Imprégné de realpolitik, M. Hamrouche estime que le dialogue doit être sans exclusive, faute de quoi il n’y aura pas de résultat ; que le pouvoir ne partira pas, mais qu’il y a des chances qu’il accepte de céder de bonnes parts de pouvoir et, enfin, que l’armée est peut-être le problème mais qu’elle est aussi une partie de la solution. «Toute construction de la solution ne peut se faire sans l’armée. Seule l’armée peut assurer la sécurité du pays en ce moment.» Mais n’est-ce pas reconnaître que le peuple est incapable d’assumer lui-même cette transition ? «L’armée aura à accompagner le processus.

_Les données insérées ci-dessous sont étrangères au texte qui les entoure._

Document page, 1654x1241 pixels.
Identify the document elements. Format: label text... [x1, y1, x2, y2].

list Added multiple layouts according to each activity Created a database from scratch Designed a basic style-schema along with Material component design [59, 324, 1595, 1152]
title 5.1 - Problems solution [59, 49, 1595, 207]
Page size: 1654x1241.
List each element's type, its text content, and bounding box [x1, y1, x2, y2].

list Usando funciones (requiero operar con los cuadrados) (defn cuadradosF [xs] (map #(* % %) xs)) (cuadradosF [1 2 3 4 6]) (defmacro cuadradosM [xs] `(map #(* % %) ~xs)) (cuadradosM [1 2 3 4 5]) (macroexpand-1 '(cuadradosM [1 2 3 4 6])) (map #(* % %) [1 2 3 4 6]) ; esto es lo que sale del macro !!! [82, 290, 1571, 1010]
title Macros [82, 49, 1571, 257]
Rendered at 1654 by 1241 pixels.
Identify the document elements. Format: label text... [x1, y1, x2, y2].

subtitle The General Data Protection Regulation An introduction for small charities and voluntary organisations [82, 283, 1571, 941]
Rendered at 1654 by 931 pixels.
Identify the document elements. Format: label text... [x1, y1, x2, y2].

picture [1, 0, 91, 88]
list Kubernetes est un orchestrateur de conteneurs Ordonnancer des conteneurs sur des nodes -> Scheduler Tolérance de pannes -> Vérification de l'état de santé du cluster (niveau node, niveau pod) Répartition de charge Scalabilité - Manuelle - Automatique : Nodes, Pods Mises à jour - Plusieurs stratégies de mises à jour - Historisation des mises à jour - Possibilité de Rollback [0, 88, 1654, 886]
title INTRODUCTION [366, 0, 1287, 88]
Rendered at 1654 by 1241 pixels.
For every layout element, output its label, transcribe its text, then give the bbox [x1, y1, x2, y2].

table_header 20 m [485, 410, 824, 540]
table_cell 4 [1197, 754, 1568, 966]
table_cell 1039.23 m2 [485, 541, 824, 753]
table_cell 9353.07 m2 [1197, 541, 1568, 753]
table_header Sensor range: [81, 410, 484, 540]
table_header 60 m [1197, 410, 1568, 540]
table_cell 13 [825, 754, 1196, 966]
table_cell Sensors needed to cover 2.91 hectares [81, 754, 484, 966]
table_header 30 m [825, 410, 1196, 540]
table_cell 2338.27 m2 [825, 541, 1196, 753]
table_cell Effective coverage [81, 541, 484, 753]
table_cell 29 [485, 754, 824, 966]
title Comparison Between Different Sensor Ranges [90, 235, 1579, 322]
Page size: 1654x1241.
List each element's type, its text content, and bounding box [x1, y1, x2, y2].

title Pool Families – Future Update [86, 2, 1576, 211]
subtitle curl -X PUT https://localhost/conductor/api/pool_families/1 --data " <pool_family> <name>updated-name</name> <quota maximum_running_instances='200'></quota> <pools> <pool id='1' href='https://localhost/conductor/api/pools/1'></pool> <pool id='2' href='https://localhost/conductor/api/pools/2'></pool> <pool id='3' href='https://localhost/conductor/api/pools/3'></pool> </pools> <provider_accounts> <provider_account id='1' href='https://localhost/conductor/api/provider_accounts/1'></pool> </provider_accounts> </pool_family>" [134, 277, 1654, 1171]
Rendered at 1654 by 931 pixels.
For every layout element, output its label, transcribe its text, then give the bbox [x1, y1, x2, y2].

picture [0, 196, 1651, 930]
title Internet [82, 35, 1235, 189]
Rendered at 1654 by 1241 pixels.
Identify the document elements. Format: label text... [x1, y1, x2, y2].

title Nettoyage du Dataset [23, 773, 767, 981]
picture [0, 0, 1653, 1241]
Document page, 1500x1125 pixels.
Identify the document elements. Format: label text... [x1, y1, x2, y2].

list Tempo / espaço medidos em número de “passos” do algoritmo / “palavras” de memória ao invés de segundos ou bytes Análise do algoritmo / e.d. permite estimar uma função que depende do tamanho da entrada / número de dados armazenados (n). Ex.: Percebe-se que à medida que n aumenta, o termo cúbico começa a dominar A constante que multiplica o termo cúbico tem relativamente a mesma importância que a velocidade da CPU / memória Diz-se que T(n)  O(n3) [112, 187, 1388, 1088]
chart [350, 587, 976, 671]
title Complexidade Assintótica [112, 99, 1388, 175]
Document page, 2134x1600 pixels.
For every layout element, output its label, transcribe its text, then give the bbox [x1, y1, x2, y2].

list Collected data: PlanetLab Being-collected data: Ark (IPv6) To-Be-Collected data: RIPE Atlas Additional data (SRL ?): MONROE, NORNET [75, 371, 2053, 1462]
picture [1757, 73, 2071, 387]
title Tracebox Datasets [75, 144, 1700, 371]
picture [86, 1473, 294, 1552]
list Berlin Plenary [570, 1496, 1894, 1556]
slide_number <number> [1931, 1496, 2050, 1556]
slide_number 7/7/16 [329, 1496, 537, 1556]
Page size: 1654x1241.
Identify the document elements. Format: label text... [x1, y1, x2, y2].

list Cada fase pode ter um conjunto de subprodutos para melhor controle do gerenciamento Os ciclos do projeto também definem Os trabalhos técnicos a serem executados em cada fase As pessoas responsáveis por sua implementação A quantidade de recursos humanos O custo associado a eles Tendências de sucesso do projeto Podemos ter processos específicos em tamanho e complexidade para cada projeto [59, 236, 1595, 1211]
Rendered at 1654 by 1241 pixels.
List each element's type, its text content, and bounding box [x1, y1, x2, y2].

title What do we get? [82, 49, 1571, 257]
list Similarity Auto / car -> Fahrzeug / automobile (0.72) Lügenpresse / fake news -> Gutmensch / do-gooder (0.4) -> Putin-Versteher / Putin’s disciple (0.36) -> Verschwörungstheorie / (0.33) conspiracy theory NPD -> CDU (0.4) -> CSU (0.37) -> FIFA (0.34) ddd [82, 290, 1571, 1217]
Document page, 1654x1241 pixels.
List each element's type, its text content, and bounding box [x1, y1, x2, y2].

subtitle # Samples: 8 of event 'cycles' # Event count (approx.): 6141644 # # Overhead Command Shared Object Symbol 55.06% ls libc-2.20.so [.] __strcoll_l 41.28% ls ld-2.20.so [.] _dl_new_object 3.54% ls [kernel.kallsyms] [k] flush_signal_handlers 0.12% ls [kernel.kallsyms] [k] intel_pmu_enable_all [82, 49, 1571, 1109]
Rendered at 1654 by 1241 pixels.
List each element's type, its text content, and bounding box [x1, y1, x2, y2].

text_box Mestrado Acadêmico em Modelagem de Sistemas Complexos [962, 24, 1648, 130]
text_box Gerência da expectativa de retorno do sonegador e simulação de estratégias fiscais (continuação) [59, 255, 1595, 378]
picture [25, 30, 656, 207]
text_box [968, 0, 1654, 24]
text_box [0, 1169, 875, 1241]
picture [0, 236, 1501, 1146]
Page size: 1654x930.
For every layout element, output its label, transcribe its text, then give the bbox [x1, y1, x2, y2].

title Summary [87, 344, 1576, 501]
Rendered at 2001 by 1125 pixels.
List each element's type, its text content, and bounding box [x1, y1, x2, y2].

Les gens ont besoin de discipline, de confiance pour être rassurés, et ce, pour éviter les dérapages», répond M. Hamrouche. Une idée que personne parmi les nombreux intervenants n’est venu contester. Un début de consensus : ce qui doit se faire doit l’être dans le calme.

Au sujet du contenu du consensus, M. Hamrouche mise sur l’édification d’un Etat moderne, seul garant, selon lui, d’une régénération de la nation en vue de s’assurer une place pérenne dans le monde d’aujourd’hui. Explication du conférencier : «L’Etat moderne reflète un ordre sociale général, il ne se dilue pas dans le gouvernement du moment pour ne pas se couper du reste de la société.

Il doit s’appuyer aussi sur des pérennes administrations ; c’est un Etat de Droit qui garantit une situation permanente de droit en tous lieux et garanti un exercice effectif des libertés et des lois ; l’émergence d’un contre-pouvoir est une condition sine qua non de la stabilité de l’Etat, et le maintien de l’équilibre pour prévenir les régressions et les tentations de domination.» L’Etat moderne est aussi un Etat démocratique, car la démocratie est l’instrument qui garantit le bon fonctionnement de l’Etat de droit, poursuit l’ancien chef de gouvernement. Il est difficile pour tous de partager l’optimisme de M. Hamrouche, mais dans la salle il y avait au moins un accord pour reconnaître la gravité de la situation et l’imminence d’un effondrement de l’Algérie.

«Nous ne devons plus accepter de vivre dans cette crise (…) Seules les élites, notamment celles de la nouvelle génération, pourront par leur volonté, leur résolution et leur réalisme faire face au délitement du régime, éviter l’effondrement, vivre notre projet national dans un monde globalisé. Ce n’est pas parce que notre pays n’est plus le même qu’il ne peut plus s’assurer un destin», souligne avec conviction l’ancien chef de gouvernement.